== What needs to be done ==
Restate the material below word for word, from its first line to its last.

== Data extract ==
* * *

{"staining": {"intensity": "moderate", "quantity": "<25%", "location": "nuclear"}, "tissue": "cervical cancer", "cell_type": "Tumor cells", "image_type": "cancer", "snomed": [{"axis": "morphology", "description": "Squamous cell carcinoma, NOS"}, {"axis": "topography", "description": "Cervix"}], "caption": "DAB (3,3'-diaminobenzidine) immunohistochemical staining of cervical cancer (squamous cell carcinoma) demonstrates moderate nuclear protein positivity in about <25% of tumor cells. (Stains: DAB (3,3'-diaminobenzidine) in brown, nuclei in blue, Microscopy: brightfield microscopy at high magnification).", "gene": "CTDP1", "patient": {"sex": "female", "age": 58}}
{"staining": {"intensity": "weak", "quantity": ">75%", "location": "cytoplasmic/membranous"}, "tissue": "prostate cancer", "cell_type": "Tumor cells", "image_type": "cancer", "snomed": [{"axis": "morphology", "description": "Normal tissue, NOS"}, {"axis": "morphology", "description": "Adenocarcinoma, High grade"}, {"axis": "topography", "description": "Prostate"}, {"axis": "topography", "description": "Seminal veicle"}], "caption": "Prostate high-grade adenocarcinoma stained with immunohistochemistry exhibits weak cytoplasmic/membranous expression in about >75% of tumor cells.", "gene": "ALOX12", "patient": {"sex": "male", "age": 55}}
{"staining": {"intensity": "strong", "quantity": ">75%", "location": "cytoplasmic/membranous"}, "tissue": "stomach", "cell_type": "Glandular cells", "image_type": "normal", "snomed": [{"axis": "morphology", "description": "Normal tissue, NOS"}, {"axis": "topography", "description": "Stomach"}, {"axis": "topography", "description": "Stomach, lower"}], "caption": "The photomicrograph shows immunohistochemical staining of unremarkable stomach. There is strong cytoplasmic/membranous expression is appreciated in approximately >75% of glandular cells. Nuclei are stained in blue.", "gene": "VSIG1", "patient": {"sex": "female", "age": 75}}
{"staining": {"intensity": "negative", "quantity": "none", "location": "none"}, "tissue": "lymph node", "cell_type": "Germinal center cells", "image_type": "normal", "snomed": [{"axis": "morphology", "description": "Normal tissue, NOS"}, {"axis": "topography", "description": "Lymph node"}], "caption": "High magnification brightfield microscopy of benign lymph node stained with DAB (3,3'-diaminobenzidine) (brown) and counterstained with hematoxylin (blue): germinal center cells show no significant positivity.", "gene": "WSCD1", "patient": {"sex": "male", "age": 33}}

* * *

== Completed task ==
{"staining": {"intensity": "moderate", "quantity": "<25%", "location": "nuclear"}, "tissue": "cervical cancer", "cell_type": "Tumor cells", "image_type": "cancer", "snomed": [{"axis": "morphology", "description": "Squamous cell carcinoma, NOS"}, {"axis": "topography", "description": "Cervix"}], "caption": "DAB (3,3'-diaminobenzidine) immunohistochemical staining of cervical cancer (squamous cell carcinoma) demonstrates moderate nuclear protein positivity in about <25% of tumor cells. (Stains: DAB (3,3'-diaminobenzidine) in brown, nuclei in blue, Microscopy: brightfield microscopy at high magnification).", "gene": "CTDP1", "patient": {"sex": "female", "age": 58}}
{"staining": {"intensity": "weak", "quantity": ">75%", "location": "cytoplasmic/membranous"}, "tissue": "prostate cancer", "cell_type": "Tumor cells", "image_type": "cancer", "snomed": [{"axis": "morphology", "description": "Normal tissue, NOS"}, {"axis": "morphology", "description": "Adenocarcinoma, High grade"}, {"axis": "topography", "description": "Prostate"}, {"axis": "topography", "description": "Seminal veicle"}], "caption": "Prostate high-grade adenocarcinoma stained with immunohistochemistry exhibits weak cytoplasmic/membranous expression in about >75% of tumor cells.", "gene": "ALOX12", "patient": {"sex": "male", "age": 55}}
{"staining": {"intensity": "strong", "quantity": ">75%", "location": "cytoplasmic/membranous"}, "tissue": "stomach", "cell_type": "Glandular cells", "image_type": "normal", "snomed": [{"axis": "morphology", "description": "Normal tissue, NOS"}, {"axis": "topography", "description": "Stomach"}, {"axis": "topography", "description": "Stomach, lower"}], "caption": "The photomicrograph shows immunohistochemical staining of unremarkable stomach. There is strong cytoplasmic/membranous expression is appreciated in approximately >75% of glandular cells. Nuclei are stained in blue.", "gene": "VSIG1", "patient": {"sex": "female", "age": 75}}
{"staining": {"intensity": "negative", "quantity": "none", "location": "none"}, "tissue": "lymph node", "cell_type": "Germinal center cells", "image_type": "normal", "snomed": [{"axis": "morphology", "description": "Normal tissue, NOS"}, {"axis": "topography", "description": "Lymph node"}], "caption": "High magnification brightfield microscopy of benign lymph node stained with DAB (3,3'-diaminobenzidine) (brown) and counterstained with hematoxylin (blue): germinal center cells show no significant positivity.", "gene": "WSCD1", "patient": {"sex": "male", "age": 33}}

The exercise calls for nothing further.